Of course, with scale comes a bit more potential for members of different abilities to go on meaningful rides. While out riding recently, a couple of BBBCers and I were overtaken by not one, but two different groups of cyclists from the same club.

These were the fastest and second-fastest groups, with a third group from that club further behind still. Speed groups are a common feature of large club rides.

By all means try being all things to all men (and women) – but, ultimately, at the outset it’s best to focus on being good at one particular thing.

cycling club, socialise, pub, beer, pic - BBBC
Big Boys Bicycle Club, training, group ride, club run, pic - BBBC

Socialise

Our number one recruitment source is referral. People who have fun riding with us bring other people and thus the club gets bigger. All the people in the club so far are nice, so it seems unlikely they will bring along friends who are complete arseholes.

The second biggest source is social media. People see our Instagram and then they come and ride with us. It works pretty well. So far, none of them have turned out to be bad eggs, which is good.

Delegate

Running a club is an enormous amount of work. Delegation is key. Get someone to organise a club tour and someone else to do the kit orders.

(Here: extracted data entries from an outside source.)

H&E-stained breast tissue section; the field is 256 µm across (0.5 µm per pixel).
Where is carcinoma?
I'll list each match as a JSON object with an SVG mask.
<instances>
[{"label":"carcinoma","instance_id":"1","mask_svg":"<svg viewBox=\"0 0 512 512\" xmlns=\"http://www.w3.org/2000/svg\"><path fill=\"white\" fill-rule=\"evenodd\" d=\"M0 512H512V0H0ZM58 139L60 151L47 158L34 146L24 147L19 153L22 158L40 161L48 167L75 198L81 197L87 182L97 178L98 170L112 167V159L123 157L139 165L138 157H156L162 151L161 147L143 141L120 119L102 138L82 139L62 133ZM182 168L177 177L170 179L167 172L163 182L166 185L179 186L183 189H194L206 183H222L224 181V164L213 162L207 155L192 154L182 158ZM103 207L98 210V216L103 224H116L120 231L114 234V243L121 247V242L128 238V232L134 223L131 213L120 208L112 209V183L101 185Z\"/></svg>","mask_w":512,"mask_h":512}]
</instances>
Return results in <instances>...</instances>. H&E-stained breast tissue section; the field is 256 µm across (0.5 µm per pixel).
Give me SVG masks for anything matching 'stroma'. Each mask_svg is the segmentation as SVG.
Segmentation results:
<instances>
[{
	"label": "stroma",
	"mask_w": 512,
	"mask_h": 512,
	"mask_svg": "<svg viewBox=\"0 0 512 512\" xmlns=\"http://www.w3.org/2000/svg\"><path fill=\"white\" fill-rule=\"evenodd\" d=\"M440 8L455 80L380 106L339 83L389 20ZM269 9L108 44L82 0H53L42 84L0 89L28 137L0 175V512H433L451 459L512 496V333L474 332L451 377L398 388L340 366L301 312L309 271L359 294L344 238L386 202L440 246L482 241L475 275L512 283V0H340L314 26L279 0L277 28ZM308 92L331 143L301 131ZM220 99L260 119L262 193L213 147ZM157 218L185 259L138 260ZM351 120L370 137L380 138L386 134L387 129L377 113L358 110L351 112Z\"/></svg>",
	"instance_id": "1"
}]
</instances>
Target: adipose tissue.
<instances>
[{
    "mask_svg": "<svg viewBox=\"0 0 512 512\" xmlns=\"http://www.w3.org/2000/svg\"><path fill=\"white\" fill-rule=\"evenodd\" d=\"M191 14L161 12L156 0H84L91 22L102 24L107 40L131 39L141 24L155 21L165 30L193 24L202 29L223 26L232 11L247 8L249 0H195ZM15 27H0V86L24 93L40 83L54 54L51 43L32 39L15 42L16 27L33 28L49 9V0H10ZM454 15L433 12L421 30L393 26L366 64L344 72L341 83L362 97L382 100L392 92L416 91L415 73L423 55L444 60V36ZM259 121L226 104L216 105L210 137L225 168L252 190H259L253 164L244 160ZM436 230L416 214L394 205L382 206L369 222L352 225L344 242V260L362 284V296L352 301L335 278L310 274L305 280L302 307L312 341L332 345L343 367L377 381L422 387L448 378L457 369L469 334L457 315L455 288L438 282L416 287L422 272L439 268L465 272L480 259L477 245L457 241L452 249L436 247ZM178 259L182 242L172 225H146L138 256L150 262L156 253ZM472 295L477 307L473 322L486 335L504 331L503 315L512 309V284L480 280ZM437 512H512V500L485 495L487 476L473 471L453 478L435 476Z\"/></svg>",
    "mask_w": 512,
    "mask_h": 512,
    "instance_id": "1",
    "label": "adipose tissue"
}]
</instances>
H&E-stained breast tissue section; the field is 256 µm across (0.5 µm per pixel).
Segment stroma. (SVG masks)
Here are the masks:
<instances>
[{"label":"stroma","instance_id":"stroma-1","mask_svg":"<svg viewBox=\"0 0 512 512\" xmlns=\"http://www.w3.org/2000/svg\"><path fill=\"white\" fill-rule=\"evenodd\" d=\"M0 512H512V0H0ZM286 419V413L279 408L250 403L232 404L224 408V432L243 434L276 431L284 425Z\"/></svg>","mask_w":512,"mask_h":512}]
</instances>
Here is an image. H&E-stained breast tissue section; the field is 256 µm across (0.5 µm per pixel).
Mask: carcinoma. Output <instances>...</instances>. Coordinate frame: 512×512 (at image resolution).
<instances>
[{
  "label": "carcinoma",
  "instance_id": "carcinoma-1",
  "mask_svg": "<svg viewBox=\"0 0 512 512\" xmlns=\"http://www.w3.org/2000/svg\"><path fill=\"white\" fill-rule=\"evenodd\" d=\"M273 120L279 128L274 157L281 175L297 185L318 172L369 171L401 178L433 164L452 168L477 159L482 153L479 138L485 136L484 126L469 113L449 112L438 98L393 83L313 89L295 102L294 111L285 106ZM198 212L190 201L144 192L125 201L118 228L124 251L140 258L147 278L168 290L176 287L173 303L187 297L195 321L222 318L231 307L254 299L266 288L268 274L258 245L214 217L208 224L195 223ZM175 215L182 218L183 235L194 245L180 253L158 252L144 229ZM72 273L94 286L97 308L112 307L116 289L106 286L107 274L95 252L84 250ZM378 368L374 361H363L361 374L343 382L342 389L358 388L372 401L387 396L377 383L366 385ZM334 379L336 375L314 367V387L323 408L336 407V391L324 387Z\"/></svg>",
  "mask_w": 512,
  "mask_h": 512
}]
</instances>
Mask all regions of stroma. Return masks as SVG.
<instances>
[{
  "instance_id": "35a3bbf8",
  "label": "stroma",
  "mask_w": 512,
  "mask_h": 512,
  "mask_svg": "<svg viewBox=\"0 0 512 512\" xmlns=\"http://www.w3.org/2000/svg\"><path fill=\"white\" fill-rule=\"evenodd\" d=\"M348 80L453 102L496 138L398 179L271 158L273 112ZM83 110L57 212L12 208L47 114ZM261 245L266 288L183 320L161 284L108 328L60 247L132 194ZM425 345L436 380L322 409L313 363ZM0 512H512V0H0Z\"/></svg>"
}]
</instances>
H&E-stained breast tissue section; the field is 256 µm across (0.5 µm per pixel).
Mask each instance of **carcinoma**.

Trying to do all of this yourself would be a Herculean and largely thankless task. It’s not that people aren’t grateful, it’s just that the admin side of a club is largely invisible to the majority of its members.

Socialise – and don’t try to take on all aspects of running a club yourself either (Pic: BBBC)

Fill out the forms

Once you know what kind of club you are, you might have to fill in some forms. Registering the club with British Cycling is a must if you want to do races under the name of your club.

It’s expensive and quite boring and if you can read to the bottom of this page without nodding off or gouging out your eyes with a tyre lever you have my profound admiration.

Once you’ve done your forms and established a club culture that you like, you’re basically there.

It will keep growing and growing like an unwieldy, many-headed monster and new problems will present themselves all the time, but if your foundations are strong your club will be a success. Good luck!